Pour nous résumer, disons que, si deux hommes qui se connaissent et se rencontrent, le mieux élevé sera toujours le plus empressé à saluer le premier.

Si un homme rencontre une femme qui est de sa société habituelle, il saluera le premier; s'il n'est pour elle qu'une simple connaissance, il attendra au contraire, qu'elle le salue.

Et maintenant que cette question du salut est vidée, rappelons quelques faits historiques où il a joué un rôle considérable.

En Suisse, le tyran Gessler fait placer son chapeau sur un poteau portant une inscription qu'ordonne, sous peine de mort, à tout passant de s'incliner et de se découvrir devant cet emblème du pouvoir. Guillaume Tell, indigné, se révolte et refuse le salut; il en appelle aux armes, renverse le tyran, et assure ainsi par son courageux refus la liberté de l'Helvétie.

Cinq cents ans après, Rossini, qui s'est emparé du sujet, lui a dû son plus beau chef-d'œuvre.

Il est telle famille, riche et puissante aujourd'hui dont la fortune a pour origine un coup de chapeau donné par un de ses aïeux. Un roi d'Espagne—son nom nous échappe—étant un jour à la chasse avec un de ses courtisans, fut contraint de se retirer dans une chaumière pour éviter la pluie qui tombait à torrents. Le toit de la chaumière était en si mauvais état que l'eau passait à travers.

Touché de la situation désagréable de son compagnon, situation à laquelle s'ajoutait encore un rhume très violent, le roi lui dit: Couvrez-vous! Le courtisan se couvrit; et, au retour de la chasse un décret royal lui conféra le titre de Grand d'Espagne, afin qu'il ne fût pas dit qu'un sujet de Sa Majesté catholique eût manqué à la majesté du trône, avec l'assentiment du roi.

L'on sait jusqu'à quel point Louis XIV poussait la politesse du salut. Le sort lui devait bien de l'en récompenser dignement un jour; c'est ce qui arriva dans les dernières années de son règne.

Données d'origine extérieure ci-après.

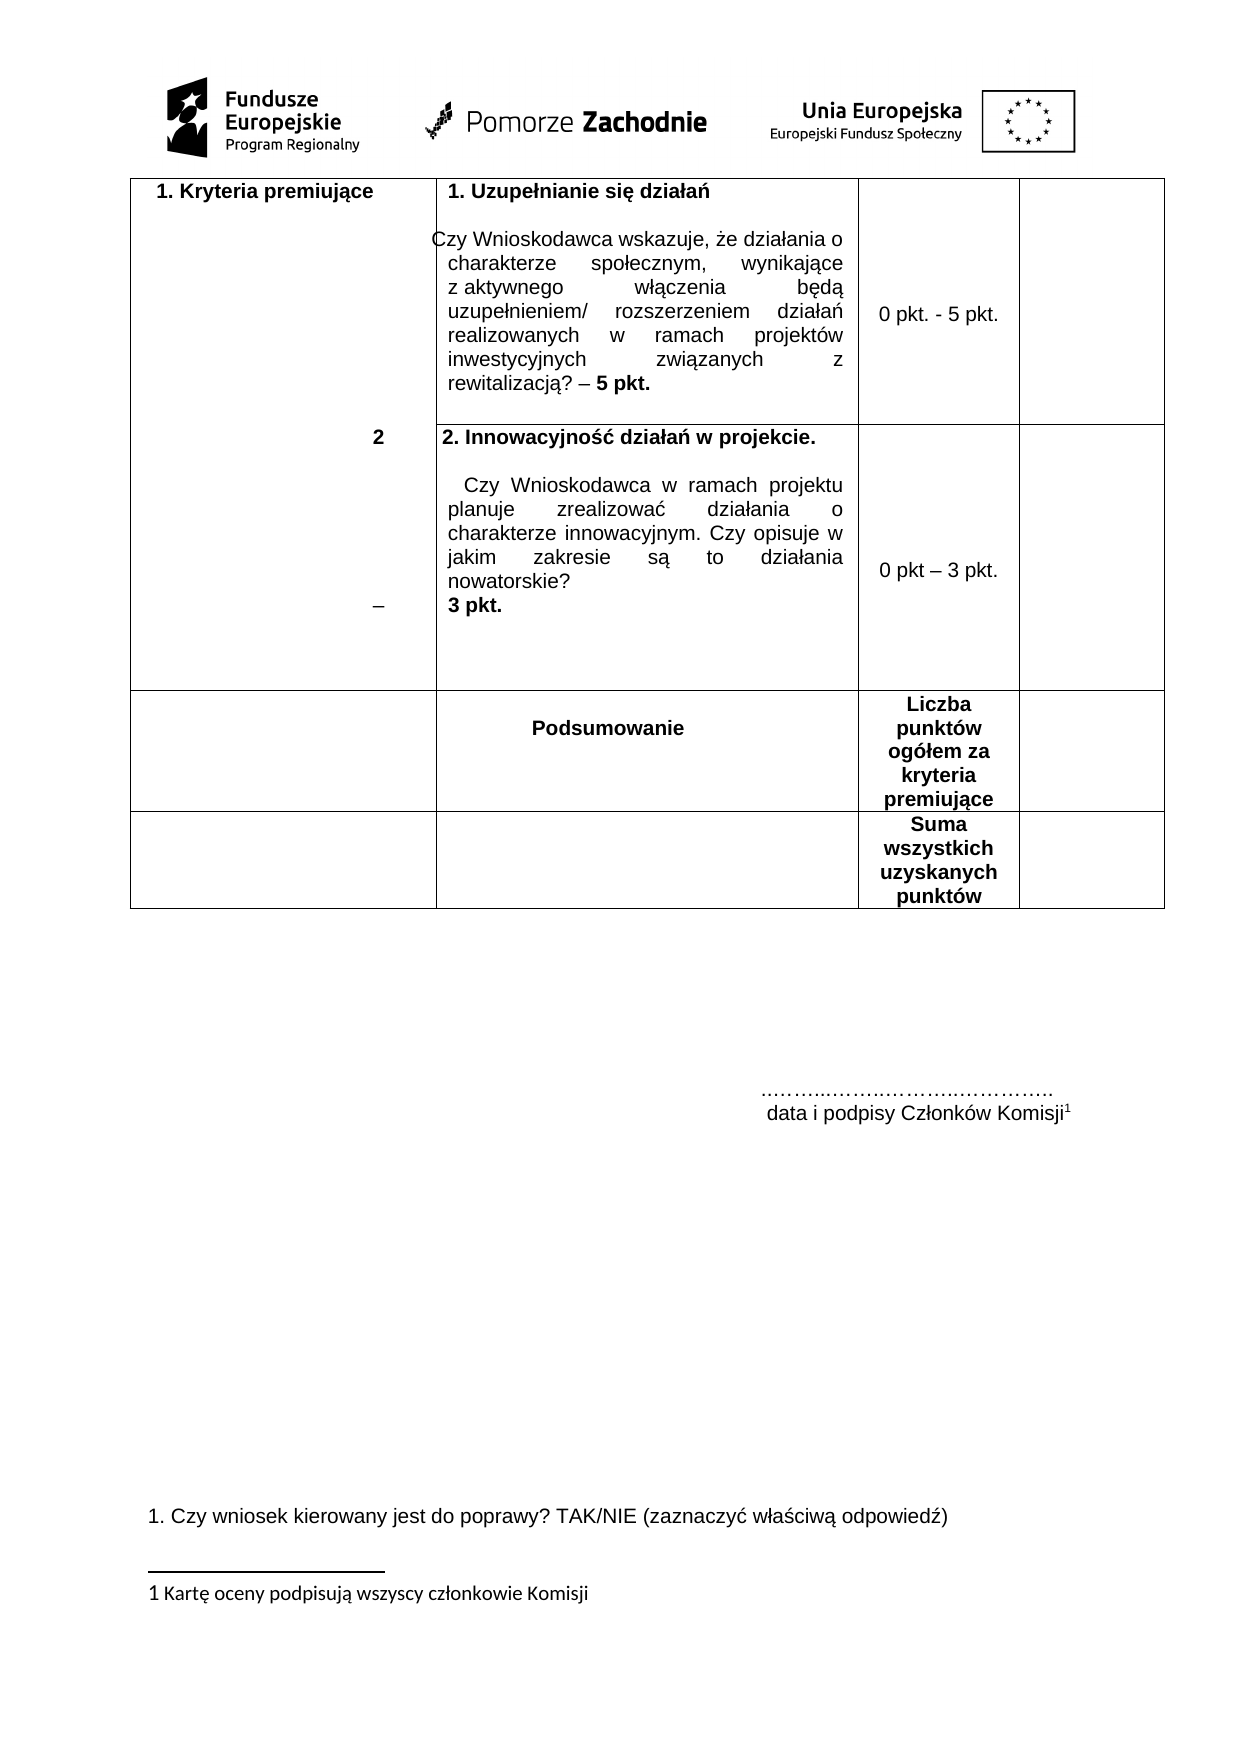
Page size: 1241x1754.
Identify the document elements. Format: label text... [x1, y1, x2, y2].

Les finances étaient alors complètement épuisées, la France ruinée et aux abois. Déjà la noblesse avait dû vendre son argenterie, et le Roi, le Grand Roi lui-même, était sur le point d'envoyer la sienne à la Monnaie pour subvenir aux frais de sa Maison.

Le contrôleur-général n'ignorait pas la présence à Paris d'un fameux banquier, nommé Samuel Bernard, le Rothschild de ce temps-là, et qui jouissait d'un crédit illimité en Europe. Lui seul pouvait sauver le Roi et le royaume; mais on lui avait si souvent manqué de parole, qu'il ne voulait plus donner ni fonds, ni papier.